**Given records:**
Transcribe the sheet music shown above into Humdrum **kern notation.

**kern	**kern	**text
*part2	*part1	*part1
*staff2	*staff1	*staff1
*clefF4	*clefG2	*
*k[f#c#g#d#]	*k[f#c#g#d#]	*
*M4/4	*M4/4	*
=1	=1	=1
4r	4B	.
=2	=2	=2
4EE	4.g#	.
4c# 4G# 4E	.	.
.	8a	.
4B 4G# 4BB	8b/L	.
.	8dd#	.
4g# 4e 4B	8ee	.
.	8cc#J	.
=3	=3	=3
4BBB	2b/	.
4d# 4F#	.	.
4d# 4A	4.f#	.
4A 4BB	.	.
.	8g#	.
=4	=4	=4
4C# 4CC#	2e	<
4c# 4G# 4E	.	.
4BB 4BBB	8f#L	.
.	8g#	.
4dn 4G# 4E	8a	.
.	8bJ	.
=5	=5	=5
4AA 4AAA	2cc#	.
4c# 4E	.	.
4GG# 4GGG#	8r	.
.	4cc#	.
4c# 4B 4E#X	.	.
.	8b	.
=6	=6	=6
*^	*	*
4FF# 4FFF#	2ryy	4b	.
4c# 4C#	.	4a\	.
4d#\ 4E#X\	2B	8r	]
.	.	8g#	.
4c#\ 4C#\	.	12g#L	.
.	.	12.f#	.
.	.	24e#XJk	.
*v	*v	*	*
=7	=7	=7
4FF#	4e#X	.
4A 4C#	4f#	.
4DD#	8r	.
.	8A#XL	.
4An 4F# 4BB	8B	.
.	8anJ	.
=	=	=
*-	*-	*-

**Required work:**
Can you reproduce every line of the material above, swapping "sheet music" for "score" and leaving everything else unchanged?

**Task solution:**
Transcribe the score shown above into Humdrum **kern notation.

**kern	**kern	**text
*part2	*part1	*part1
*staff2	*staff1	*staff1
*clefF4	*clefG2	*
*k[f#c#g#d#]	*k[f#c#g#d#]	*
*M4/4	*M4/4	*
=1	=1	=1
4r	4B	.
=2	=2	=2
4EE	4.g#	.
4c# 4G# 4E	.	.
.	8a	.
4B 4G# 4BB	8b/L	.
.	8dd#	.
4g# 4e 4B	8ee	.
.	8cc#J	.
=3	=3	=3
4BBB	2b/	.
4d# 4F#	.	.
4d# 4A	4.f#	.
4A 4BB	.	.
.	8g#	.
=4	=4	=4
4C# 4CC#	2e	<
4c# 4G# 4E	.	.
4BB 4BBB	8f#L	.
.	8g#	.
4dn 4G# 4E	8a	.
.	8bJ	.
=5	=5	=5
4AA 4AAA	2cc#	.
4c# 4E	.	.
4GG# 4GGG#	8r	.
.	4cc#	.
4c# 4B 4E#X	.	.
.	8b	.
=6	=6	=6
*^	*	*
4FF# 4FFF#	2ryy	4b	.
4c# 4C#	.	4a\	.
4d#\ 4E#X\	2B	8r	]
.	.	8g#	.
4c#\ 4C#\	.	12g#L	.
.	.	12.f#	.
.	.	24e#XJk	.
*v	*v	*	*
=7	=7	=7
4FF#	4e#X	.
4A 4C#	4f#	.
4DD#	8r	.
.	8A#XL	.
4An 4F# 4BB	8B	.
.	8anJ	.
=	=	=
*-	*-	*-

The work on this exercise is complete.